Horan, R.; Rickards, N.; Kaelin, A.; Thomas, T.; Houghton-Carr, H.A.

Simulated streamflow, demands and aquifer levels in the Narmada Basin, India, 1970-2099 using the Global Water Availability Assessment Model (GWAVA)

https://doi.org/10.5285/9fc7ab01-c622-46f1-a904-0bcd54073da3 Cite this dataset

The data resource contains daily time-series of simulated streamflow, ground water levels and estimated demands, from humans, livestock and irrigation across the Narmada Basin, India. The data were generated using the Global Water Availability Assessment (GWAVA) Model 5.

For the Upper Narmada, a baseline of 1970-2013 is presented along with a future time slice of 2028- 2060. For the whole Narmada, a baseline of 1981-2013 and future period of 2021-2099 is included. The data were produced to help predict how climate and land use change in the region would impact on future water security.

The research was funded by NERC research grant NE/R000131/1

Publication date: 2021-06-21

Where/When

Study area
Temporal extent: 1970-01-01 to 2099-12-31

Provenance & quality

These data were generated using the Global Water Availability Assessment (GWAVA) Model 5.0. The Global Water Availability Assessment Tool (GWAVA) is a large-scale, semi-distributed gridded water resources model developed by the UK Centre for Ecology & Hydrology. The Narmada Basin was modelled at a spatial scale of 0.125 degree using GWAVA5.0. The Upper Narmada was disaggregated into 318 modelling cells and the whole Narmada into 653 cells.

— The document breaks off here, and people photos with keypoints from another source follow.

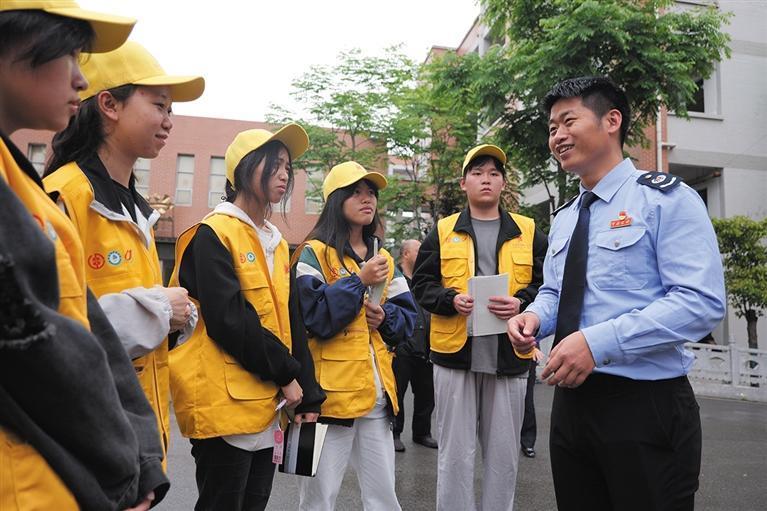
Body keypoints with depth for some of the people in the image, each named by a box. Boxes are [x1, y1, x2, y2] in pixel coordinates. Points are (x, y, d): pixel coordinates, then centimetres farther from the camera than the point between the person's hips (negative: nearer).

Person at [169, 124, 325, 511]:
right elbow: (228, 320, -19)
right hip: (225, 402, -8)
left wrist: (308, 394, 8)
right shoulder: (213, 234, -10)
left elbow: (291, 322, 12)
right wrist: (285, 373, -12)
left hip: (268, 404, 8)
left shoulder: (276, 243, 14)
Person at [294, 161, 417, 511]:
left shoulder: (384, 259, 14)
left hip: (377, 391, 6)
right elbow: (315, 319, -17)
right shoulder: (315, 253, -5)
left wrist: (385, 317, -8)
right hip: (331, 391, -5)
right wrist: (359, 281, -16)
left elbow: (407, 318, 12)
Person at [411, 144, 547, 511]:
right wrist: (452, 300, -14)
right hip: (455, 354, -1)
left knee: (504, 453, 12)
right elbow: (422, 284, 4)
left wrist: (521, 303, -14)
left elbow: (547, 284, 5)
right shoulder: (442, 232, 7)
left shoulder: (528, 232, 8)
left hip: (509, 356, 1)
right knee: (455, 451, 8)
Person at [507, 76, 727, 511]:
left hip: (647, 406, -7)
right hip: (572, 401, 7)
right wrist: (535, 316, -3)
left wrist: (598, 342, -26)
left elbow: (702, 301, -18)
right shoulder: (564, 219, 14)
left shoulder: (666, 198, -9)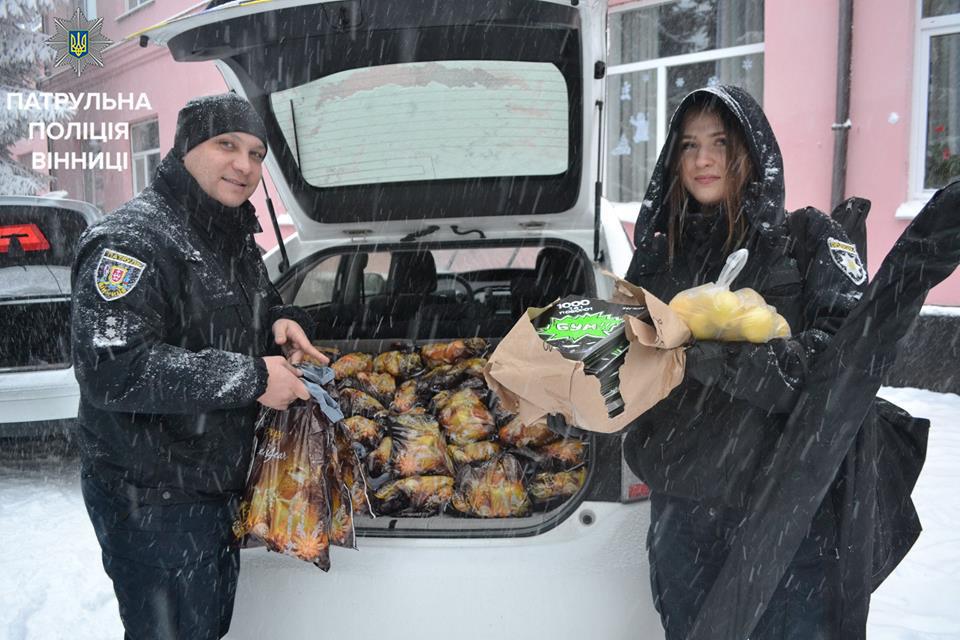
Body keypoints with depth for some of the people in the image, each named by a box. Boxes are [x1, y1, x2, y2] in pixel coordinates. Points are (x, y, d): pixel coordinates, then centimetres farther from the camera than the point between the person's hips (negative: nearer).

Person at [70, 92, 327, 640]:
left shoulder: (234, 238, 9)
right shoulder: (132, 241, -22)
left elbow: (258, 303, 26)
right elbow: (114, 369, -32)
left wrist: (283, 320, 0)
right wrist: (251, 378, -29)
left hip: (221, 485, 9)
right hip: (151, 501, -9)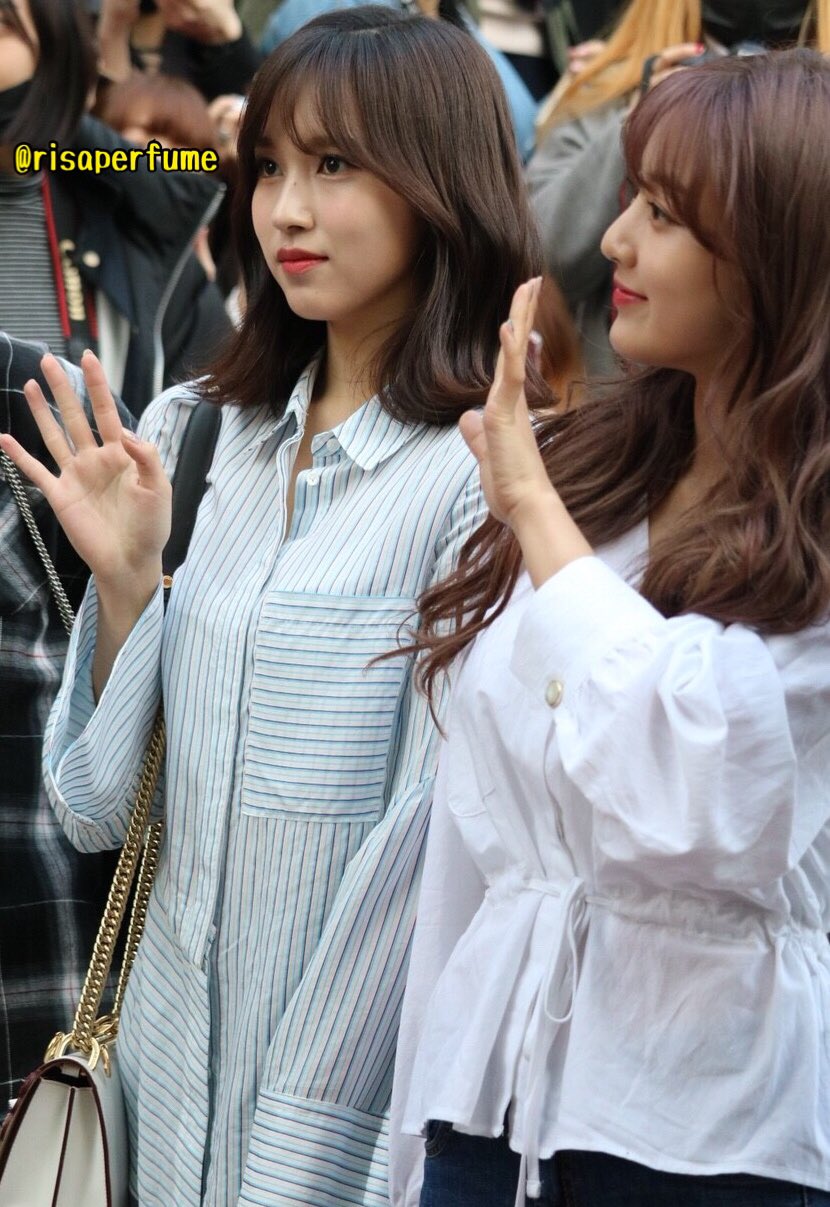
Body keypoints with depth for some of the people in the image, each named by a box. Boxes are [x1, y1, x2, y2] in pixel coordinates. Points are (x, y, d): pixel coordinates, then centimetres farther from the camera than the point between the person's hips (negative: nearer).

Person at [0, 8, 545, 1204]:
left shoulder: (482, 477, -16)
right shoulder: (217, 437, 4)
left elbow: (432, 833, -16)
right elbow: (125, 775, 8)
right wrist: (126, 577, -8)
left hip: (353, 1097, -6)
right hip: (176, 1058, 6)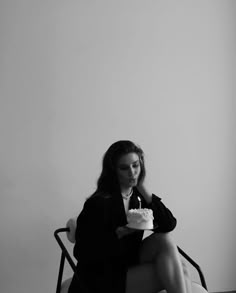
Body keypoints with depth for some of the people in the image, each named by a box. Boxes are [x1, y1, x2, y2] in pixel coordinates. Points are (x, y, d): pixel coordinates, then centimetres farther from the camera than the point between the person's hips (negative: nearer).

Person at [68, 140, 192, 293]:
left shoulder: (138, 196, 1)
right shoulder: (98, 203, -17)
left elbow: (169, 224, -11)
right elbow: (81, 253, -17)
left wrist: (144, 189, -13)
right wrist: (119, 233, -26)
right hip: (102, 278, -6)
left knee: (164, 240, -18)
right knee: (175, 273, -18)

The basin included domestic, irrigation and livestock demands, large- scale water transfers, major reservoirs, minor reservoirs and agriculture within command and rural areas.

The model was calibrated at thirteen gauging stations across the basin against available observed streamflow using the SIMPLEX auto-calibration routine. This routine utilises four parameters (a surface and groundwater routing parameter, a Probability Distributed Model (PDM) parameter that describes spatial variation in soil moisture capacity and a multiplier to adjust rooting depths). The model was then validated across the same 13 gauging stations (over a different time period to the calibration) and 100 groundwater observational wells.